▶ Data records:
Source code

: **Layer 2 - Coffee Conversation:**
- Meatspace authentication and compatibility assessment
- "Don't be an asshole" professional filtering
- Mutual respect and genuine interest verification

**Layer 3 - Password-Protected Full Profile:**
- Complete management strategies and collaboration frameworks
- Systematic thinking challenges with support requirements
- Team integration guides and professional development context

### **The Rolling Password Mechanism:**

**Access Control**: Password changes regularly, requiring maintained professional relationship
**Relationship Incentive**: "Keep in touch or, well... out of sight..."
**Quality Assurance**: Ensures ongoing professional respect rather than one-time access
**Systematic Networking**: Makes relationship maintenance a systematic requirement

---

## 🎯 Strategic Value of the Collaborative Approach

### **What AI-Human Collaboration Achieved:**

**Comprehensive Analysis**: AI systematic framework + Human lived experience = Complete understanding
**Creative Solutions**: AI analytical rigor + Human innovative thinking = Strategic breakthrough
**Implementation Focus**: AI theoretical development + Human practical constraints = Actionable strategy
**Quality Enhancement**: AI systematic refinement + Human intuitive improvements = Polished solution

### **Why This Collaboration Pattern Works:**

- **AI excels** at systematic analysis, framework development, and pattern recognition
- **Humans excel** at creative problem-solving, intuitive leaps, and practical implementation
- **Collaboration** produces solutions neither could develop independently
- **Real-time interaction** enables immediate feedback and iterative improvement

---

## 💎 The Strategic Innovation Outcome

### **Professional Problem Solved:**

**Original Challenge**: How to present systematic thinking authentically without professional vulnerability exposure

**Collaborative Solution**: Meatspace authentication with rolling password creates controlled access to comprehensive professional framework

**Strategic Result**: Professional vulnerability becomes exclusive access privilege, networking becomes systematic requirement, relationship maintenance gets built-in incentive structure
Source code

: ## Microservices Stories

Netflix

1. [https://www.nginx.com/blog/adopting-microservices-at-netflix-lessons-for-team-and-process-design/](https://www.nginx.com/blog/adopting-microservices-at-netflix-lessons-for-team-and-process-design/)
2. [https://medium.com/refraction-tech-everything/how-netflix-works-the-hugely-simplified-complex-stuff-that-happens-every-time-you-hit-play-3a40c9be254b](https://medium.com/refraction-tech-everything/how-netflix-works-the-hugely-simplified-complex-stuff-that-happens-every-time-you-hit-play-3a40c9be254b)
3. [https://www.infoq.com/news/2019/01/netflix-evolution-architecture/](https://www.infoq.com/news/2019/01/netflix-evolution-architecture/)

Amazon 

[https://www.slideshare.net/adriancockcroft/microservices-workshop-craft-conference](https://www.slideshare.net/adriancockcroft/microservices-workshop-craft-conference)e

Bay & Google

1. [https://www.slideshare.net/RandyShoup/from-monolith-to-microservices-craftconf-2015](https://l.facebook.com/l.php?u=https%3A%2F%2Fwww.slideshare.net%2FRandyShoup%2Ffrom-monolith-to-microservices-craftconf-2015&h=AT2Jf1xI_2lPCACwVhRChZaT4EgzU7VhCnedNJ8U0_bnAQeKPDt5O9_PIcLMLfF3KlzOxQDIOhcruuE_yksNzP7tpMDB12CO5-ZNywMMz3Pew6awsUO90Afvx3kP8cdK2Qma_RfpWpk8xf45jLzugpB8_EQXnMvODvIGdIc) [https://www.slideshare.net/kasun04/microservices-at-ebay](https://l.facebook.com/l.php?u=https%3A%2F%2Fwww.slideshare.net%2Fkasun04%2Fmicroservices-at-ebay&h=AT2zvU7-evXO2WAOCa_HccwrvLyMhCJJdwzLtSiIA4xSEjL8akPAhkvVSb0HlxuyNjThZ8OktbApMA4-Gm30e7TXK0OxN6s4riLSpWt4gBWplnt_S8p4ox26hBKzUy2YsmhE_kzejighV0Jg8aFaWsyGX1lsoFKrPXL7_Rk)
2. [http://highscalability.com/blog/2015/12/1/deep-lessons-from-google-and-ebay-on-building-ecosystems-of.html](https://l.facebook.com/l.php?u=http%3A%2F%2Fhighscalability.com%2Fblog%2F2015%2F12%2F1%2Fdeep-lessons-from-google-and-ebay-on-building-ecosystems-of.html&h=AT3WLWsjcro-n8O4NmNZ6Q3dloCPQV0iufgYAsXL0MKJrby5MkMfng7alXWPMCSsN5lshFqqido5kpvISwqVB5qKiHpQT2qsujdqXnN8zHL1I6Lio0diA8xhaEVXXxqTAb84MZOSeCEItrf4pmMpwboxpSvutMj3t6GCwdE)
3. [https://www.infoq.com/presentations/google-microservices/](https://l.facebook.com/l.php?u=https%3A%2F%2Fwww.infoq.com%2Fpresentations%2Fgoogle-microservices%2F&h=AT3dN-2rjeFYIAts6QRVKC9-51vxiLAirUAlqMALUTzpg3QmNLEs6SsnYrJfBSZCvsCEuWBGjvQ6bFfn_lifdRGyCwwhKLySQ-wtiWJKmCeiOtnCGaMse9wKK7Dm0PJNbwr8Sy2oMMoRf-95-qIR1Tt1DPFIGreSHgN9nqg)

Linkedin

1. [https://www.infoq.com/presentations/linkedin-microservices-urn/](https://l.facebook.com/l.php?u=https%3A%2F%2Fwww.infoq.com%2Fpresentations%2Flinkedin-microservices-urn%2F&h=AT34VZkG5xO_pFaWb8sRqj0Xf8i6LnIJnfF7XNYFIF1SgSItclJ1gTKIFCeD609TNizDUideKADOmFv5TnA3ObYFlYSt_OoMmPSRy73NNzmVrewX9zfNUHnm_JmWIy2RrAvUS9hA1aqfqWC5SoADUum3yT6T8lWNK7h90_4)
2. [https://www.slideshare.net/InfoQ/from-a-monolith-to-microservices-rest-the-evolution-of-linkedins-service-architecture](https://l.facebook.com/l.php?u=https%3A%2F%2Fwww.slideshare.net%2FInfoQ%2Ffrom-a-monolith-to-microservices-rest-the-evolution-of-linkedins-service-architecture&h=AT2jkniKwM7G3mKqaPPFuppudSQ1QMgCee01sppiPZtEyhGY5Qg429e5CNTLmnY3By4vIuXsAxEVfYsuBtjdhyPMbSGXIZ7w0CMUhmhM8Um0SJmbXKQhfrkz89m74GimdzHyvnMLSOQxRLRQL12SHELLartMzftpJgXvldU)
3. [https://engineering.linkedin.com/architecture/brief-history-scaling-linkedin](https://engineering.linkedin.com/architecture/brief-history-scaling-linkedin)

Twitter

▶ About this task:
Give back every line of the data above exactly as written.

▶ Task response:
Source code

: **Layer 2 - Coffee Conversation:**
- Meatspace authentication and compatibility assessment
- "Don't be an asshole" professional filtering
- Mutual respect and genuine interest verification

**Layer 3 - Password-Protected Full Profile:**
- Complete management strategies and collaboration frameworks
- Systematic thinking challenges with support requirements
- Team integration guides and professional development context

### **The Rolling Password Mechanism:**

**Access Control**: Password changes regularly, requiring maintained professional relationship
**Relationship Incentive**: "Keep in touch or, well... out of sight..."
**Quality Assurance**: Ensures ongoing professional respect rather than one-time access
**Systematic Networking**: Makes relationship maintenance a systematic requirement

---

## 🎯 Strategic Value of the Collaborative Approach

### **What AI-Human Collaboration Achieved:**

**Comprehensive Analysis**: AI systematic framework + Human lived experience = Complete understanding
**Creative Solutions**: AI analytical rigor + Human innovative thinking = Strategic breakthrough
**Implementation Focus**: AI theoretical development + Human practical constraints = Actionable strategy
**Quality Enhancement**: AI systematic refinement + Human intuitive improvements = Polished solution

### **Why This Collaboration Pattern Works:**

- **AI excels** at systematic analysis, framework development, and pattern recognition
- **Humans excel** at creative problem-solving, intuitive leaps, and practical implementation
- **Collaboration** produces solutions neither could develop independently
- **Real-time interaction** enables immediate feedback and iterative improvement

---

## 💎 The Strategic Innovation Outcome

### **Professional Problem Solved:**

**Original Challenge**: How to present systematic thinking authentically without professional vulnerability exposure

**Collaborative Solution**: Meatspace authentication with rolling password creates controlled access to comprehensive professional framework

**Strategic Result**: Professional vulnerability becomes exclusive access privilege, networking becomes systematic requirement, relationship maintenance gets built-in incentive structure
Source code

: ## Microservices Stories

Netflix

1. [https://www.nginx.com/blog/adopting-microservices-at-netflix-lessons-for-team-and-process-design/](https://www.nginx.com/blog/adopting-microservices-at-netflix-lessons-for-team-and-process-design/)
2. [https://medium.com/refraction-tech-everything/how-netflix-works-the-hugely-simplified-complex-stuff-that-happens-every-time-you-hit-play-3a40c9be254b](https://medium.com/refraction-tech-everything/how-netflix-works-the-hugely-simplified-complex-stuff-that-happens-every-time-you-hit-play-3a40c9be254b)
3. [https://www.infoq.com/news/2019/01/netflix-evolution-architecture/](https://www.infoq.com/news/2019/01/netflix-evolution-architecture/)

Amazon 

[https://www.slideshare.net/adriancockcroft/microservices-workshop-craft-conference](https://www.slideshare.net/adriancockcroft/microservices-workshop-craft-conference)e

Bay & Google

1. [https://www.slideshare.net/RandyShoup/from-monolith-to-microservices-craftconf-2015](https://l.facebook.com/l.php?u=https%3A%2F%2Fwww.slideshare.net%2FRandyShoup%2Ffrom-monolith-to-microservices-craftconf-2015&h=AT2Jf1xI_2lPCACwVhRChZaT4EgzU7VhCnedNJ8U0_bnAQeKPDt5O9_PIcLMLfF3KlzOxQDIOhcruuE_yksNzP7tpMDB12CO5-ZNywMMz3Pew6awsUO90Afvx3kP8cdK2Qma_RfpWpk8xf45jLzugpB8_EQXnMvODvIGdIc) [https://www.slideshare.net/kasun04/microservices-at-ebay](https://l.facebook.com/l.php?u=https%3A%2F%2Fwww.slideshare.net%2Fkasun04%2Fmicroservices-at-ebay&h=AT2zvU7-evXO2WAOCa_HccwrvLyMhCJJdwzLtSiIA4xSEjL8akPAhkvVSb0HlxuyNjThZ8OktbApMA4-Gm30e7TXK0OxN6s4riLSpWt4gBWplnt_S8p4ox26hBKzUy2YsmhE_kzejighV0Jg8aFaWsyGX1lsoFKrPXL7_Rk)
2. [http://highscalability.com/blog/2015/12/1/deep-lessons-from-google-and-ebay-on-building-ecosystems-of.html](https://l.facebook.com/l.php?u=http%3A%2F%2Fhighscalability.com%2Fblog%2F2015%2F12%2F1%2Fdeep-lessons-from-google-and-ebay-on-building-ecosystems-of.html&h=AT3WLWsjcro-n8O4NmNZ6Q3dloCPQV0iufgYAsXL0MKJrby5MkMfng7alXWPMCSsN5lshFqqido5kpvISwqVB5qKiHpQT2qsujdqXnN8zHL1I6Lio0diA8xhaEVXXxqTAb84MZOSeCEItrf4pmMpwboxpSvutMj3t6GCwdE)
3. [https://www.infoq.com/presentations/google-microservices/](https://l.facebook.com/l.php?u=https%3A%2F%2Fwww.infoq.com%2Fpresentations%2Fgoogle-microservices%2F&h=AT3dN-2rjeFYIAts6QRVKC9-51vxiLAirUAlqMALUTzpg3QmNLEs6SsnYrJfBSZCvsCEuWBGjvQ6bFfn_lifdRGyCwwhKLySQ-wtiWJKmCeiOtnCGaMse9wKK7Dm0PJNbwr8Sy2oMMoRf-95-qIR1Tt1DPFIGreSHgN9nqg)

Linkedin

1. [https://www.infoq.com/presentations/linkedin-microservices-urn/](https://l.facebook.com/l.php?u=https%3A%2F%2Fwww.infoq.com%2Fpresentations%2Flinkedin-microservices-urn%2F&h=AT34VZkG5xO_pFaWb8sRqj0Xf8i6LnIJnfF7XNYFIF1SgSItclJ1gTKIFCeD609TNizDUideKADOmFv5TnA3ObYFlYSt_OoMmPSRy73NNzmVrewX9zfNUHnm_JmWIy2RrAvUS9hA1aqfqWC5SoADUum3yT6T8lWNK7h90_4)
2. [https://www.slideshare.net/InfoQ/from-a-monolith-to-microservices-rest-the-evolution-of-linkedins-service-architecture](https://l.facebook.com/l.php?u=https%3A%2F%2Fwww.slideshare.net%2FInfoQ%2Ffrom-a-monolith-to-microservices-rest-the-evolution-of-linkedins-service-architecture&h=AT2jkniKwM7G3mKqaPPFuppudSQ1QMgCee01sppiPZtEyhGY5Qg429e5CNTLmnY3By4vIuXsAxEVfYsuBtjdhyPMbSGXIZ7w0CMUhmhM8Um0SJmbXKQhfrkz89m74GimdzHyvnMLSOQxRLRQL12SHELLartMzftpJgXvldU)
3. [https://engineering.linkedin.com/architecture/brief-history-scaling-linkedin](https://engineering.linkedin.com/architecture/brief-history-scaling-linkedin)

Twitter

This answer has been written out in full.